Lesson 17 • January 17

 

Read on the ACIM CE App: https://acimce.app/:W-17

Lesson 17

I see no neutral things.

Practice Instructions

Purpose: To continue teaching you the real cause and effect relationship between what you think and what you see. You think that outer events cause your perceptions, but in fact your perceptions are caused by your thoughts.

Exercise: Three or four times (three are required), for one minute (less if there’s resistance).

  • With eyes open, say, “I see no neutral things, because I have no neutral thoughts.”
  • Then look about you, resting your glance on each thing you see long enough to say, “I do not see a neutral [name of object], because my thoughts about [such objects] are not neutral.”

Remarks: As usual, it is crucial to treat whatever you see as the same. The carpet may be neutral in itself, but you do not see it that way, because your perception of it arises from thoughts that are inherently non-neutral. Even if the carpet is black and white, figuratively speaking, your thoughts always color it.

Commentary

The true meaning of cause and effect in this world, according to the Course, is that thoughts are the cause and the world is the effect. We tend to believe that events or actions in the world cause us to think in certain ways; the Course says the opposite. “It is always the thought that comes first, despite the temptation to believe that it is the other way around” (1:3). We have no neutral thoughts and therefore we see no neutral things.

What is our usual tendency when we find ourselves having certain thoughts? We ask ourselves, “What made me feel this way? What made me depressed, or angry, or bored?” But the thought always comes first. It was not anything outside of your mind that caused you to think in a certain way. Rather, your mind caused the world you see.

The lesson becomes quite radical in its statements at times:

Regardless of what you may believe, you do not see anything which is really alive and really joyous. That is because you are unaware as yet of any thoughts which are really true and therefore really happy. (3:2-3)

I’ve been studying the Course now for ten years and I still have trouble fully accepting the idea that I don’t see anything really alive. I know that the Course states that the body (which is what I see with my eyes) does not die because it has never lived, and so I know intellectually that the Course defines “alive” quite differently than we normally do. By “alive” it obviously must mean something nonphysical, because it writes off the physical body as not being alive at all. But I have to admit that I still need to practice with this lesson because my instinct is still to regard bodies as alive. I have to work at it to remember otherwise.

I recall speaking with my friend Lynne a little over a year before her body “died.” She was a student of the Course. Her body had deteriorated rapidly during the preceding year, and after several surgeries was only a shell of what it had been. She remarked to me that she was really learning the truth of what she really was. I said, “I guess you have a little more understanding of what the Course means when it says, ‘I am not a body.'”

“I damn well better not be!” she exclaimed, laughing.

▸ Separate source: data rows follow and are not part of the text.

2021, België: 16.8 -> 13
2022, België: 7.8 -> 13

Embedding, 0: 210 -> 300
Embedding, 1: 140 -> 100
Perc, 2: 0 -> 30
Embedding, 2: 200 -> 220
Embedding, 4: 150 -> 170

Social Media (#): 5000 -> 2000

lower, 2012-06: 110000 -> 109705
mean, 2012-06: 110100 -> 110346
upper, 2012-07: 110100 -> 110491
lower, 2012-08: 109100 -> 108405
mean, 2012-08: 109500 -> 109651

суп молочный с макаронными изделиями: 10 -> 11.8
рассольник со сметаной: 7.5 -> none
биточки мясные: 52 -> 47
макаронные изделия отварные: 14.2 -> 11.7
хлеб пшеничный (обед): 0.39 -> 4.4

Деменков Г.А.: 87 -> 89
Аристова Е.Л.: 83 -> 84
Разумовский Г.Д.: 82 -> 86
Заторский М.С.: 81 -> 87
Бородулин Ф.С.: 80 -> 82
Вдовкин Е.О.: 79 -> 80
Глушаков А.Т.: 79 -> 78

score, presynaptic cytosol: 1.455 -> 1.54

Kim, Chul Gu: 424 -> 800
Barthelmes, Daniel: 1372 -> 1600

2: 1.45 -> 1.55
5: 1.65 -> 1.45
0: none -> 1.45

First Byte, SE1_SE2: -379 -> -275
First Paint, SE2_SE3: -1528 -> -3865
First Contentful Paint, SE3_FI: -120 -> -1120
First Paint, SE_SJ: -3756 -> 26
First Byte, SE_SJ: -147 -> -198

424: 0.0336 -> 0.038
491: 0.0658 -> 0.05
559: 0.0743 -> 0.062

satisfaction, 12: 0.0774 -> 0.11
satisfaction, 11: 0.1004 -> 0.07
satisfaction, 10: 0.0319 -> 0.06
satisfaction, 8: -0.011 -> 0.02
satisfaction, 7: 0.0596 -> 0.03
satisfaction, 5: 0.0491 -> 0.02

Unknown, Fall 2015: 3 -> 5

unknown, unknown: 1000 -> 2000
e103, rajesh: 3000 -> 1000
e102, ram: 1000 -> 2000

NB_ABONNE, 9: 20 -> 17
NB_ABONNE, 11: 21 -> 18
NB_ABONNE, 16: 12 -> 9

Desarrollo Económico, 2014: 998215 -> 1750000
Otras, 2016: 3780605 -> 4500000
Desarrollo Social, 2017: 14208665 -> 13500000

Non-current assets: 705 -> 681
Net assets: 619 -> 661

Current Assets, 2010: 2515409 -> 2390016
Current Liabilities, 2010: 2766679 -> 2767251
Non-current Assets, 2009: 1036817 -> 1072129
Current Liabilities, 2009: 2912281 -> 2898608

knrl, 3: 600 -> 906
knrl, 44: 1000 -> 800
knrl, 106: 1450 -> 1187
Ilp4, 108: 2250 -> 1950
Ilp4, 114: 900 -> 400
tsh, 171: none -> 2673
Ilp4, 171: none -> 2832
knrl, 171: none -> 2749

These two ideas—that nothing I see with my eyes is really alive, and that nothing I see is neutral because my thoughts are not neutral—can be disconcerting. Even so, they have their plus side. The lesson is the same for us all, although for some, like Lynne, it seems to be accelerated. Yet our bodies will wither and decay just as hers did, only a little more slowly. It is a welcome relief to realize that the body’s only meaning is given it by our mind. The mind and spirit are what are alive and real; they are the cause, and the body and its world are only the effects of thoughts.